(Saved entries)
- - - - -

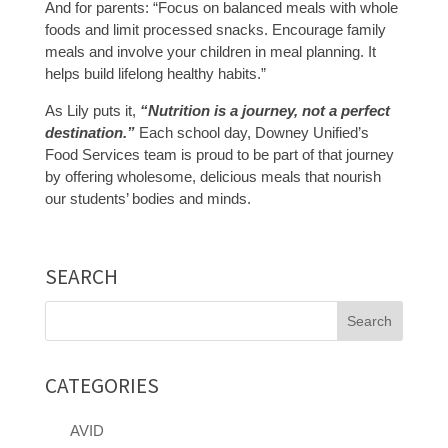
And for parents: “Focus on balanced meals with whole
foods and limit processed snacks. Encourage family
meals and involve your children in meal planning. It
helps build lifelong healthy habits.”
As Lily puts it,
“Nutrition is a journey, not a perfect
destination.”
Each school day, Downey Unified’s
Food Services team is proud to be part of that journey
by offering wholesome, delicious meals that nourish
our students’ bodies and minds.
SEARCH
Search
for:
CATEGORIES
AVID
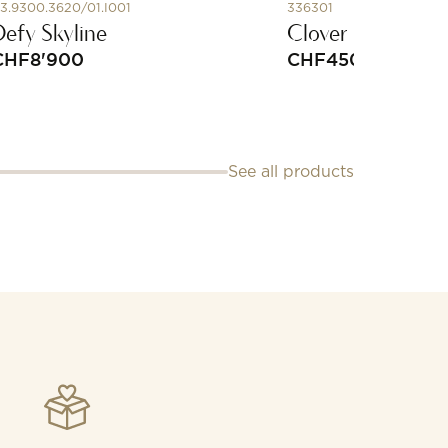
3.9300.3620/01.I001
336301
Defy Skyline
Clover Cord Brac
CHF
8'900
CHF
450
See all products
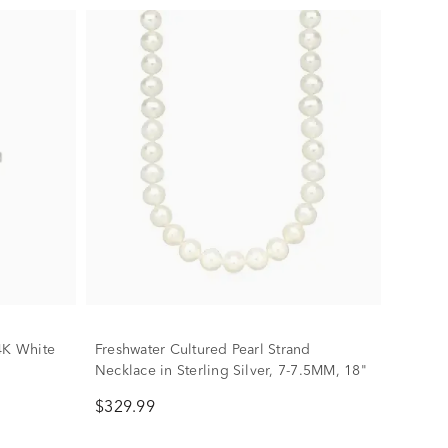
4K White
Freshwater Cultured Pearl Strand
Necklace in Sterling Silver, 7-7.5MM, 18"
$329.99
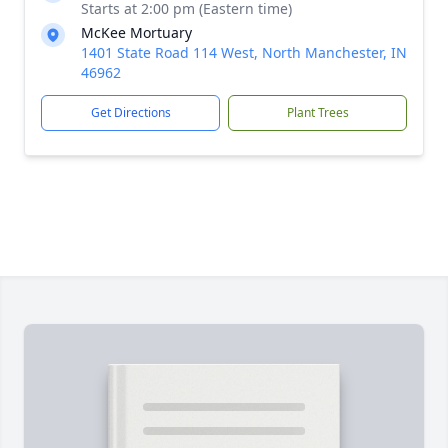
Starts at 2:00 pm (Eastern time)
McKee Mortuary
1401 State Road 114 West, North Manchester, IN
46962
Get Directions
Plant Trees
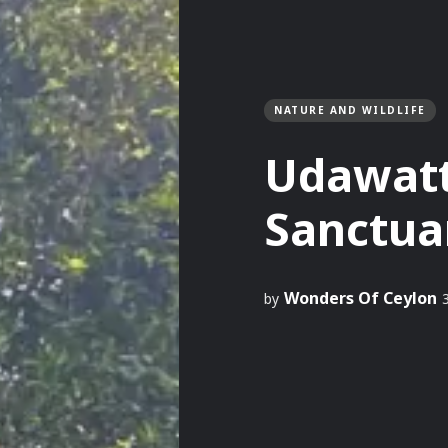
NATURE AND WILDLIFE
Udawat
Sanctua
Wonders Of Ceylon
by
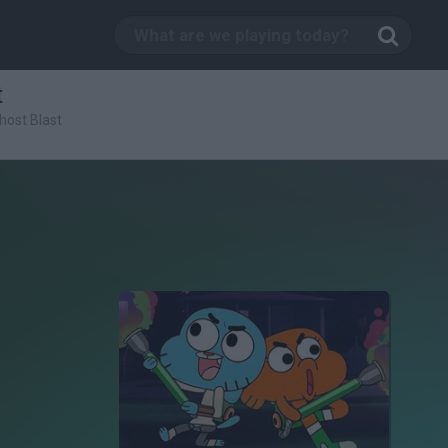
t
host Blast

- - - - -

= YOUR OBJECTIVE =
Which lines above contain the word "that"? Copy all of them.

= RESPONSE FOR THIS EXERCISE =
Food Services team is proud to be part of that journey
by offering wholesome, delicious meals that nourish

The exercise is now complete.